Acción requerida a >> Indica cada línea de los registros en la que aparezca la palabra "focused" y cópiala completa.

----- Fragmento del texto -----

En la embriaguez inicial del auge económico, el país pudo incluso superar sus luchas religiosas para lanzar en Irlanda del Norte un proceso de paz que aún hoy constituye uno de los grandes triunfos de nuestra época; incluso cuando ahora mismo todo el resto parece haberse pulverizado otra vez.

El brusco despertar

Pero parecería que, de golpe, todos nuestros sueños se han visto brutalmente destruidos. Las causas del perjuicio ocasionado a Irlanda por las crisis actuales serán sin duda objeto de análisis por parte de los economistas, un análisis que les llevará seguramente varias décadas más. Quizá fue la sorpresa de ver concretarse nuestros sueños la que nos confundió y no nos dejó ver la posibilidad de un fracaso. Teníamos plata en los bolsillos, como suele decirse. Necesitábamos borrar el pasado con una furia de gastos.
Por otra parte, resulta sintomático que precisamente durante esa edad dorada Irlanda haya producido dos best-sellers internacionales sobre la pobreza: Las cenizas de Angela, de Frank McCourt, e It’s a Long Way from Penny Apples, de Bill Cullen, dos relatos que nos retrotraen al tiempo en que los niños caminaban descalzos. Cuando la economía anda bien, una nación puede permitirse enfrentar sus más oscuros secretos, como hemos hecho con todos los escándalos de abusos sexuales en la Iglesia o en el sistema educativo.
Ahora lo que vende son las historias de desmesuras, tanto en el sector inmobiliario como en el bancario. Buscar responsables para nuestras desgracias es parte de la cultura irlandesa, lo cual quizá tenga sus raíces históricas en la idea de que somos el pueblo que ha tenido que padecer la opresión colonial, la Iglesia Católica (1), la corrupción política y el mal tiempo.

----- Datos proporcionados -----

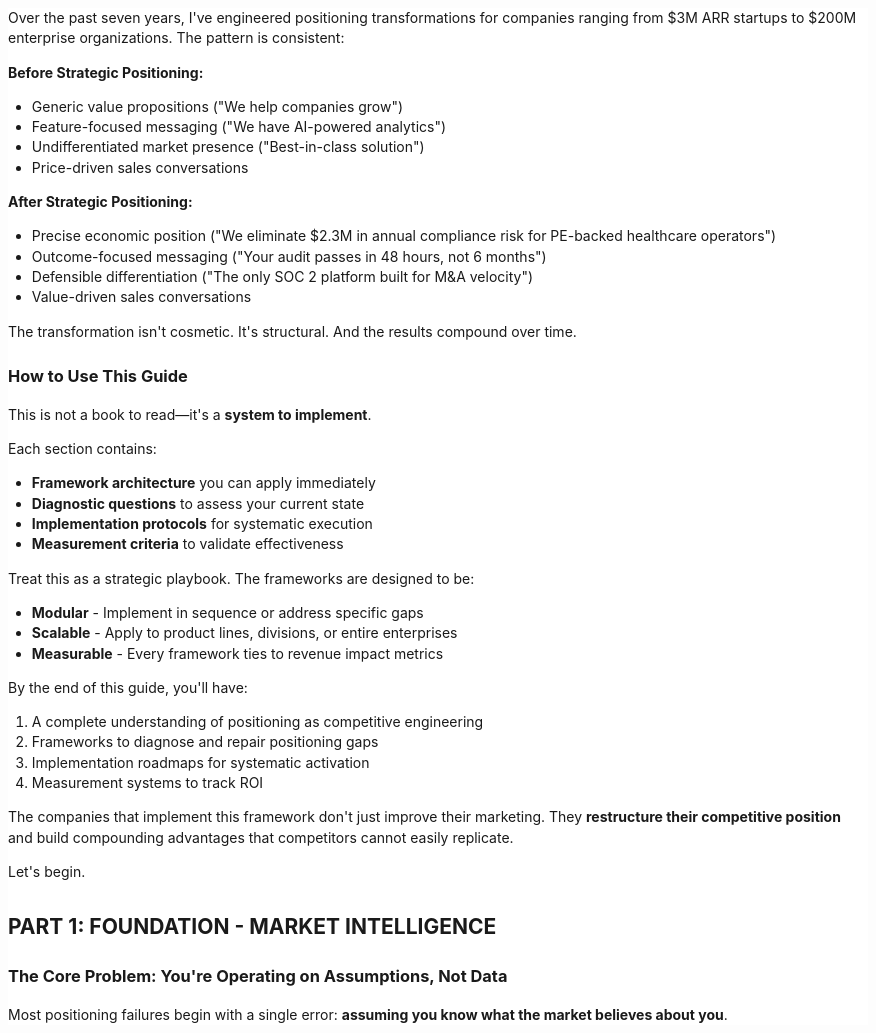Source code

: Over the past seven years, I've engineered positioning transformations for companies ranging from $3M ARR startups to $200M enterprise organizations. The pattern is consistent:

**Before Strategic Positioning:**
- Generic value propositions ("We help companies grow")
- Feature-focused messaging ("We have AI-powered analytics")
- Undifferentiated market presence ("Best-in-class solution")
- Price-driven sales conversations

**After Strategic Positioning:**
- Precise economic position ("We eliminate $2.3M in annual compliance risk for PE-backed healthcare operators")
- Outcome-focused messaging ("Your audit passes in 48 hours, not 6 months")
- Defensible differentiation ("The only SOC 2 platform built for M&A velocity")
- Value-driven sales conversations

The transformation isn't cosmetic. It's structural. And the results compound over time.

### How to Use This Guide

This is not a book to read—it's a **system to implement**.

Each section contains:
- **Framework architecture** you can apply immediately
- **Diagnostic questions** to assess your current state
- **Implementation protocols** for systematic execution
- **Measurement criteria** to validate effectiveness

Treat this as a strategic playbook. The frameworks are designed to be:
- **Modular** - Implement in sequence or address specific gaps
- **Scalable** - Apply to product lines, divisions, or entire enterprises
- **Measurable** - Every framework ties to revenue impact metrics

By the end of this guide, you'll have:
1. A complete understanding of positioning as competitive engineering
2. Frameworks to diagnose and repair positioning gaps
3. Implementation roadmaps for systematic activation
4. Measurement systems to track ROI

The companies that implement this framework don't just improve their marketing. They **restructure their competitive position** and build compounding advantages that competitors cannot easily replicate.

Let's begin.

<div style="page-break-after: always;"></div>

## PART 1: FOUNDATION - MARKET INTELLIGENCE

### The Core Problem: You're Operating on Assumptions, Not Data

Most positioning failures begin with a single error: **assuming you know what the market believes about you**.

-----

Acción requerida b >> Enumera lo que, según el fragmento sobre Irlanda, el pueblo irlandés ha tenido que padecer.

Solución desarrollada a >>
- Feature-focused messaging ("We have AI-powered analytics")
- Outcome-focused messaging ("Your audit passes in 48 hours, not 6 months")

Solución desarrollada b >>
- La opresión colonial
- La Iglesia Católica
- La corrupción política
- El mal tiempo